(Action item):
Each line of the data is to be output verbatim, with the images removed.

(Available data):
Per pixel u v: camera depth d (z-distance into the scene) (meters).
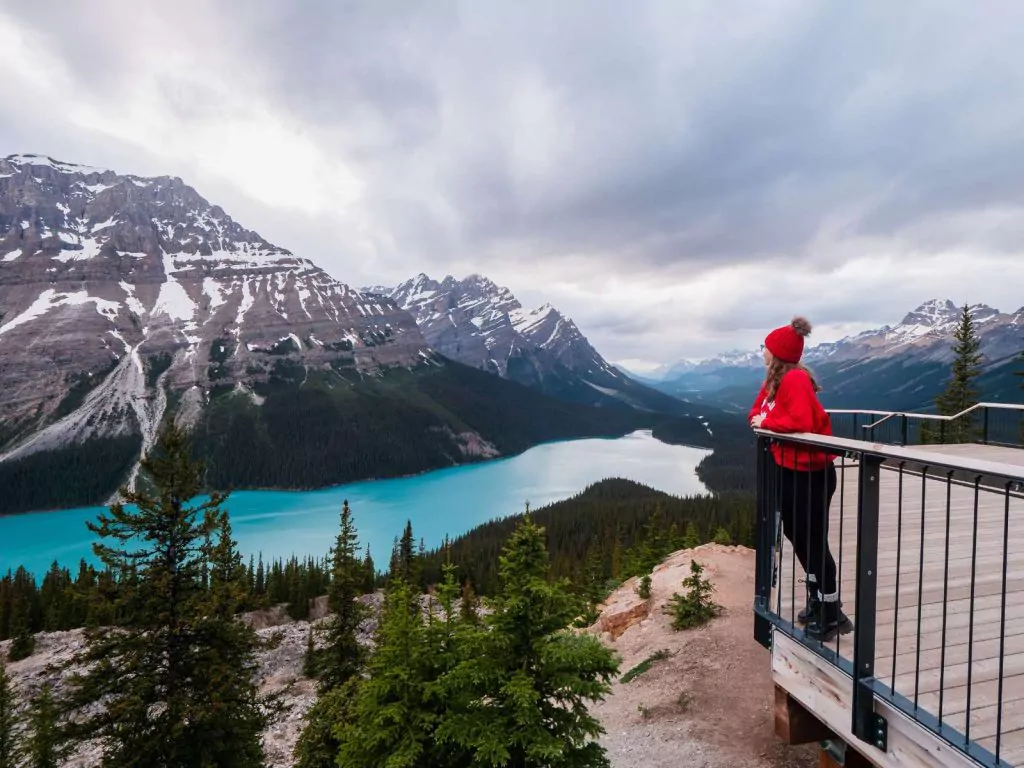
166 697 12.87
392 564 51.31
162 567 13.59
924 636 4.15
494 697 6.62
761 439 4.99
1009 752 2.85
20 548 106.44
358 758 6.81
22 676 37.28
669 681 10.19
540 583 6.50
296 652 40.25
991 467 2.60
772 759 7.28
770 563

(Answer box):
Per pixel u v: camera depth d (z-distance into the scene) (meters).
166 697 12.87
392 564 51.31
162 567 13.59
924 636 4.15
494 697 6.62
761 439 4.99
1009 752 2.85
20 548 106.44
358 758 6.81
22 676 37.28
669 681 10.19
540 583 6.50
296 652 40.25
991 467 2.60
772 759 7.28
770 563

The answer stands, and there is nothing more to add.